Work instructions -> Of the lines below, write out exactly those from the line with "<source format=kicad_pcb>" through the line with "(pcbplotparams", both included, and skip the rest.

Hardware design source files:
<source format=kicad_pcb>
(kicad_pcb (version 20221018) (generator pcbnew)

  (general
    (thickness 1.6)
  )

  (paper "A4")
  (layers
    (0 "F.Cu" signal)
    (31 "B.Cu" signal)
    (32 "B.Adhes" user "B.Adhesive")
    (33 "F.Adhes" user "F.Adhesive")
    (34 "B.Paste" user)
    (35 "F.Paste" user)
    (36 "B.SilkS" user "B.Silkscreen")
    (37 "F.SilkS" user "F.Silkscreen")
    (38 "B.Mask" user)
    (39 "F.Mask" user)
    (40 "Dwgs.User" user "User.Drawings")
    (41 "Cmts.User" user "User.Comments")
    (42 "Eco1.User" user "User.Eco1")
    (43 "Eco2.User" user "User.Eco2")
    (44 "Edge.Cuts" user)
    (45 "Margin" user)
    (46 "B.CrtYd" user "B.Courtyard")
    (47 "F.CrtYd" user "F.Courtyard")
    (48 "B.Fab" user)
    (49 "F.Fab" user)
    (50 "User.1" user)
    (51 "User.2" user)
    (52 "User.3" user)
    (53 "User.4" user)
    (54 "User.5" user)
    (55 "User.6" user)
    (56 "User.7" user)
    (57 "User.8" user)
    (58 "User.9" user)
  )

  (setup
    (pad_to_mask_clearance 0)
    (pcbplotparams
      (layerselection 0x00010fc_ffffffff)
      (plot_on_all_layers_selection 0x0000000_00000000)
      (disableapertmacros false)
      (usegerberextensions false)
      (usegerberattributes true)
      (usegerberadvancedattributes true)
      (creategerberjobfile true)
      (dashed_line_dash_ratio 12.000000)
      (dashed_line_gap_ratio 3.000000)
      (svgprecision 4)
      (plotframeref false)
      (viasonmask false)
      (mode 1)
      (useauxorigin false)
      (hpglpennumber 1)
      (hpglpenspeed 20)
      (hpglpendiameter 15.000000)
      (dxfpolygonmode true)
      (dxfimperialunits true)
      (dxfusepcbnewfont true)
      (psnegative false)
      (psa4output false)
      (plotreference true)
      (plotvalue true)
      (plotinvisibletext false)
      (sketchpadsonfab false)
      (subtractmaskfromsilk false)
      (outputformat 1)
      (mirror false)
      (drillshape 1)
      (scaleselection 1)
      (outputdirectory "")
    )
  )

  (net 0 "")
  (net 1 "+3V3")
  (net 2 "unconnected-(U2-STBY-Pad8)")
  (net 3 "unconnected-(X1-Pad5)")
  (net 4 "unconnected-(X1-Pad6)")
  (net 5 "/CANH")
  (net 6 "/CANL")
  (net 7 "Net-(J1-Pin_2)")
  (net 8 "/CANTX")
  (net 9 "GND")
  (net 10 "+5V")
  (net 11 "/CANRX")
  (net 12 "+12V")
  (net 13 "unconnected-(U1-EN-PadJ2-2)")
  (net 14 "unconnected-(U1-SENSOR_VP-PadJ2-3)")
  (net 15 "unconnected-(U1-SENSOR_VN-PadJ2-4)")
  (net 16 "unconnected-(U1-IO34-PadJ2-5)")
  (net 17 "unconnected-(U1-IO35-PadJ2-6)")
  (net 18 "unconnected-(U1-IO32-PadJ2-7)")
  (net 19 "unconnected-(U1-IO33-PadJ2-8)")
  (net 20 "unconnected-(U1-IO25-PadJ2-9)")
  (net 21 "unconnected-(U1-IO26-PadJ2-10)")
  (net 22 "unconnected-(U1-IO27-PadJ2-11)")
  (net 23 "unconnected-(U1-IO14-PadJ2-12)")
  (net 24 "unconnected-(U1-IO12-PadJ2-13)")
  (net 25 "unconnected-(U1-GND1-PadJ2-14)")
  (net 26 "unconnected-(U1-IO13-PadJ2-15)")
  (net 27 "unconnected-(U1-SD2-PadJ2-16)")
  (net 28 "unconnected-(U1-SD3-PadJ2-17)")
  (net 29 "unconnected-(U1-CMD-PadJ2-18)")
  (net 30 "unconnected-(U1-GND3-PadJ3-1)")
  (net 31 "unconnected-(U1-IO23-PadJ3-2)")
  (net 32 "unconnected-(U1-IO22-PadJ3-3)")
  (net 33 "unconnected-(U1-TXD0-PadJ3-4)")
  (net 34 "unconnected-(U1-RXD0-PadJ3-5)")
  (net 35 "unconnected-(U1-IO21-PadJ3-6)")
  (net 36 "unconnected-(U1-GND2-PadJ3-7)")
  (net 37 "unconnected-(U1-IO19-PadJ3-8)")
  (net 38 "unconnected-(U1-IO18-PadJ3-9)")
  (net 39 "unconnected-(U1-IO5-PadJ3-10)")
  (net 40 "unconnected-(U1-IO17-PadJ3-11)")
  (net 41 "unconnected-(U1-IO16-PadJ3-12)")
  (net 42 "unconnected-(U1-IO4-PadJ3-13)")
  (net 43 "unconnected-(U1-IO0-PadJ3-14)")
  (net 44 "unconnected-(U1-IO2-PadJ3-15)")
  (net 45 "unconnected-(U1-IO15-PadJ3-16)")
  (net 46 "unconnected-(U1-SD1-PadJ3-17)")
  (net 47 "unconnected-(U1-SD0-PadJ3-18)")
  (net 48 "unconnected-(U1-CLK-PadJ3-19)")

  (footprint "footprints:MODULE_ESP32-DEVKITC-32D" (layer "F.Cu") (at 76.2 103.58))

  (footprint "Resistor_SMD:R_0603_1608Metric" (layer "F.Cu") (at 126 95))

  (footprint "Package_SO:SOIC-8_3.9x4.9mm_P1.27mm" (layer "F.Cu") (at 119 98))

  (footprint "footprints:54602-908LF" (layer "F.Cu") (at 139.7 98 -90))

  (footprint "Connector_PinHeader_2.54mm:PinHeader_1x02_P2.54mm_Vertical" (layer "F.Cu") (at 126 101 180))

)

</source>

...

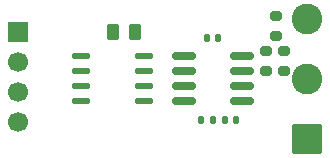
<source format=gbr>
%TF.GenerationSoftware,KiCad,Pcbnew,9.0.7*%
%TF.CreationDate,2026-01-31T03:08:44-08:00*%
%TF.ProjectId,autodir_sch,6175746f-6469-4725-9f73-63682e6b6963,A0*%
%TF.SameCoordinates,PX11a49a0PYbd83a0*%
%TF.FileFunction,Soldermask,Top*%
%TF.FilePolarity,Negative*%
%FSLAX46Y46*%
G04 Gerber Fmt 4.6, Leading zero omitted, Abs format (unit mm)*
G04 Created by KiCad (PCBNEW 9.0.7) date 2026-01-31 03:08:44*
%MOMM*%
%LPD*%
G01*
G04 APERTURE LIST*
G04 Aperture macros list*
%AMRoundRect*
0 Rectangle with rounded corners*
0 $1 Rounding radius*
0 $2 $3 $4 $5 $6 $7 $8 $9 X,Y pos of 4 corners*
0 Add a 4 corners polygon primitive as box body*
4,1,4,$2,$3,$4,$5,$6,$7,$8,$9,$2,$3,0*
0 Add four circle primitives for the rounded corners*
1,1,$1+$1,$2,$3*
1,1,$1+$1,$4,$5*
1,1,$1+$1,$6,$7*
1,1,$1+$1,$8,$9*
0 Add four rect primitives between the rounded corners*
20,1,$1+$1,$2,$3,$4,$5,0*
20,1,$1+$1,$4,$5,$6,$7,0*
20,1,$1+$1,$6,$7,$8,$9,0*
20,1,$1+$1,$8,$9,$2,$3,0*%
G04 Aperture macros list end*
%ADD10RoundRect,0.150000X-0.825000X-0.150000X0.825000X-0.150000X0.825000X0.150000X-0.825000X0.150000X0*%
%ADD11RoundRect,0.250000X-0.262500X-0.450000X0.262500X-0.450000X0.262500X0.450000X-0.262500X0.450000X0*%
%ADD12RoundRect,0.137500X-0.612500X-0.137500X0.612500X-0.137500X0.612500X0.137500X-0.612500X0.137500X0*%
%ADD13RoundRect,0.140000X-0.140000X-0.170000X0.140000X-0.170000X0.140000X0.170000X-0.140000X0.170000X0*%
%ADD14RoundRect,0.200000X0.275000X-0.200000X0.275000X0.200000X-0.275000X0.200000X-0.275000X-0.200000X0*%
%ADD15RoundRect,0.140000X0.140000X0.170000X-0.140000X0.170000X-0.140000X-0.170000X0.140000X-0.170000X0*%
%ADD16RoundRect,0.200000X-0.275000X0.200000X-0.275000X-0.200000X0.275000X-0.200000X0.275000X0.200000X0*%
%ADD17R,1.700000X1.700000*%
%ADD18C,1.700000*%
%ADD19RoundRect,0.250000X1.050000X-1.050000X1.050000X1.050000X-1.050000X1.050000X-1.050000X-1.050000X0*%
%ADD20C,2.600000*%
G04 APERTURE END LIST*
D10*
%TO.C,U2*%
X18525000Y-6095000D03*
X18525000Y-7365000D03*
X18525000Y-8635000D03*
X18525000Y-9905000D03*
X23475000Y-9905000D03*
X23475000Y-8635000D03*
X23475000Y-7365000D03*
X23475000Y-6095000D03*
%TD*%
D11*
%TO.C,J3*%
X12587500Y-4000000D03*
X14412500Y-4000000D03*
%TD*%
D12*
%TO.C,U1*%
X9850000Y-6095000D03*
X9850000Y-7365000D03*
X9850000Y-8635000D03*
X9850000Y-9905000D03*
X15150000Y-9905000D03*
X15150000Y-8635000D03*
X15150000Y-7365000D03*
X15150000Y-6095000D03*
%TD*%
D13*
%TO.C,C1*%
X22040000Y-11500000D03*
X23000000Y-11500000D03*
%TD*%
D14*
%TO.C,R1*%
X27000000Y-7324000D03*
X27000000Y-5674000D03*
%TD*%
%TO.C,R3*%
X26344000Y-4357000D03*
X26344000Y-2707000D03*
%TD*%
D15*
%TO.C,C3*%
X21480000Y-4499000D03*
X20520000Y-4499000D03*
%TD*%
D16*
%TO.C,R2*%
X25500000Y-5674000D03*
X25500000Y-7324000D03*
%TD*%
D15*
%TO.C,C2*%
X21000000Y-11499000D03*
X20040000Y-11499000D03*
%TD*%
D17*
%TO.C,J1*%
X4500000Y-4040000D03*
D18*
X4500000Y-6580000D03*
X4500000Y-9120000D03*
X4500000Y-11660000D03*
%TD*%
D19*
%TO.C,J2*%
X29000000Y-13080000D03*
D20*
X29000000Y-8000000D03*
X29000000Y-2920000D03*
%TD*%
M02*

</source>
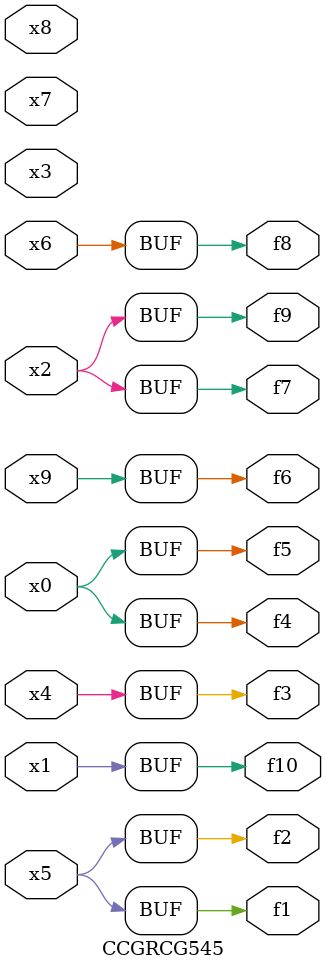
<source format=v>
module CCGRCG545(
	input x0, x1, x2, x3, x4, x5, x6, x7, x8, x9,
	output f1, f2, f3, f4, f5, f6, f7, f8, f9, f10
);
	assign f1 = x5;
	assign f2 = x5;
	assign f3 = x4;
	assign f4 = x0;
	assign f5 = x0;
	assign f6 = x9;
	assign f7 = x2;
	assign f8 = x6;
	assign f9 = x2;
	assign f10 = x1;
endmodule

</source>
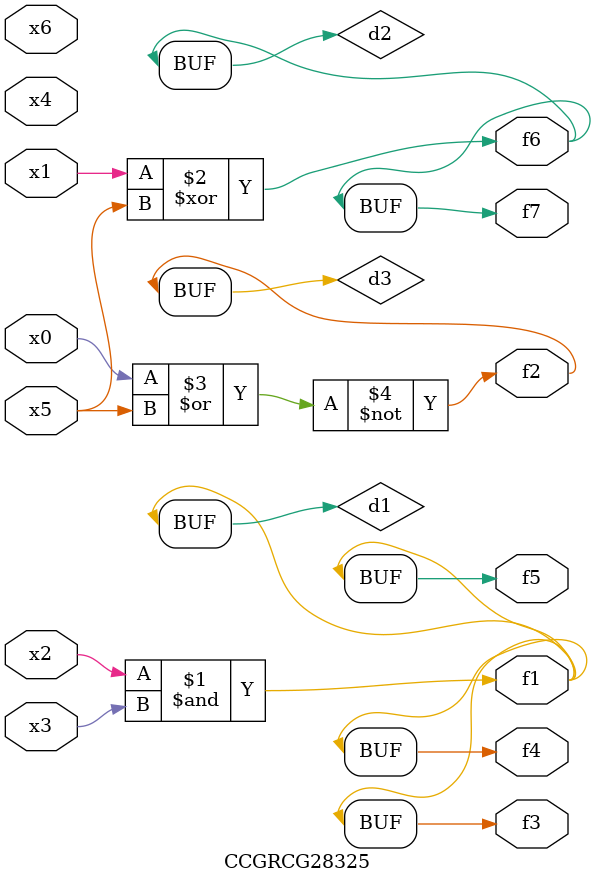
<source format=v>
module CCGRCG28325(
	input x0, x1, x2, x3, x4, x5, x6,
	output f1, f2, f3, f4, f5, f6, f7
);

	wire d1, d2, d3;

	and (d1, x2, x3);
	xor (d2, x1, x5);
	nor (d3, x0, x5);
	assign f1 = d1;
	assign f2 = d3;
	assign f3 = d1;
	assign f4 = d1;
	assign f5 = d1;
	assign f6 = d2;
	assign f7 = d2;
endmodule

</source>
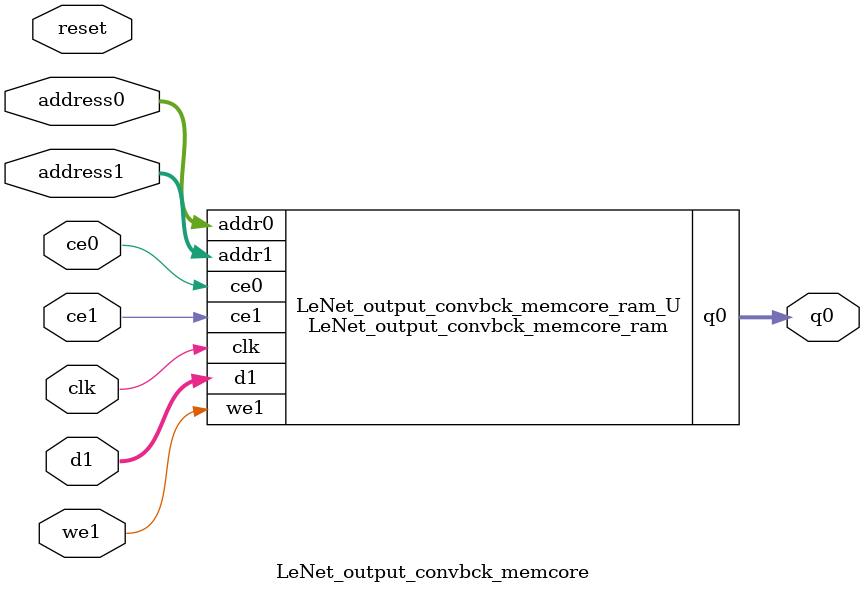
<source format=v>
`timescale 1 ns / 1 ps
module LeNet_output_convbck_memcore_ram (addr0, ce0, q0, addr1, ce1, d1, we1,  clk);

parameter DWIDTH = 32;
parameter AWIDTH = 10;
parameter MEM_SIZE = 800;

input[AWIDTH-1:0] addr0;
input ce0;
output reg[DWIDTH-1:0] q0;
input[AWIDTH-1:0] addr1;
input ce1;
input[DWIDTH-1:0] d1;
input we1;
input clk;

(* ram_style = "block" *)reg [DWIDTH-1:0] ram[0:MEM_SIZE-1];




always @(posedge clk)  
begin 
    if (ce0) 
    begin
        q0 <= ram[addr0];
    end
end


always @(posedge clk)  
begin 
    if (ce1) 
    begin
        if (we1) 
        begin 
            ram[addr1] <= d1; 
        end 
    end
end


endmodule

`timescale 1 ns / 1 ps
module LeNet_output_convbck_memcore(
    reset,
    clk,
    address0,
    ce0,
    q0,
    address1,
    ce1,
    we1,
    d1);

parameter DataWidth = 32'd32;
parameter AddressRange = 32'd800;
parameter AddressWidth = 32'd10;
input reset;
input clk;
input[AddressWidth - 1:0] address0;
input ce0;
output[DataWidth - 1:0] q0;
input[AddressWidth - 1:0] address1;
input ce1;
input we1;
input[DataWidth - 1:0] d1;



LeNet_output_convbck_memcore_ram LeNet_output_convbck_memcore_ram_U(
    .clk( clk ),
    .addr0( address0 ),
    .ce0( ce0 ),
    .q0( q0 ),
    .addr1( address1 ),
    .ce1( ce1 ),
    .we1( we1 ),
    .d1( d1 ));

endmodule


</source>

Exercise solution ->
<source format=kicad_pcb>
(kicad_pcb (version 20221018) (generator pcbnew)

  (general
    (thickness 1.6)
  )

  (paper "A4")
  (layers
    (0 "F.Cu" signal)
    (31 "B.Cu" signal)
    (32 "B.Adhes" user "B.Adhesive")
    (33 "F.Adhes" user "F.Adhesive")
    (34 "B.Paste" user)
    (35 "F.Paste" user)
    (36 "B.SilkS" user "B.Silkscreen")
    (37 "F.SilkS" user "F.Silkscreen")
    (38 "B.Mask" user)
    (39 "F.Mask" user)
    (40 "Dwgs.User" user "User.Drawings")
    (41 "Cmts.User" user "User.Comments")
    (42 "Eco1.User" user "User.Eco1")
    (43 "Eco2.User" user "User.Eco2")
    (44 "Edge.Cuts" user)
    (45 "Margin" user)
    (46 "B.CrtYd" user "B.Courtyard")
    (47 "F.CrtYd" user "F.Courtyard")
    (48 "B.Fab" user)
    (49 "F.Fab" user)
    (50 "User.1" user)
    (51 "User.2" user)
    (52 "User.3" user)
    (53 "User.4" user)
    (54 "User.5" user)
    (55 "User.6" user)
    (56 "User.7" user)
    (57 "User.8" user)
    (58 "User.9" user)
  )

  (setup
    (pad_to_mask_clearance 0)
    (pcbplotparams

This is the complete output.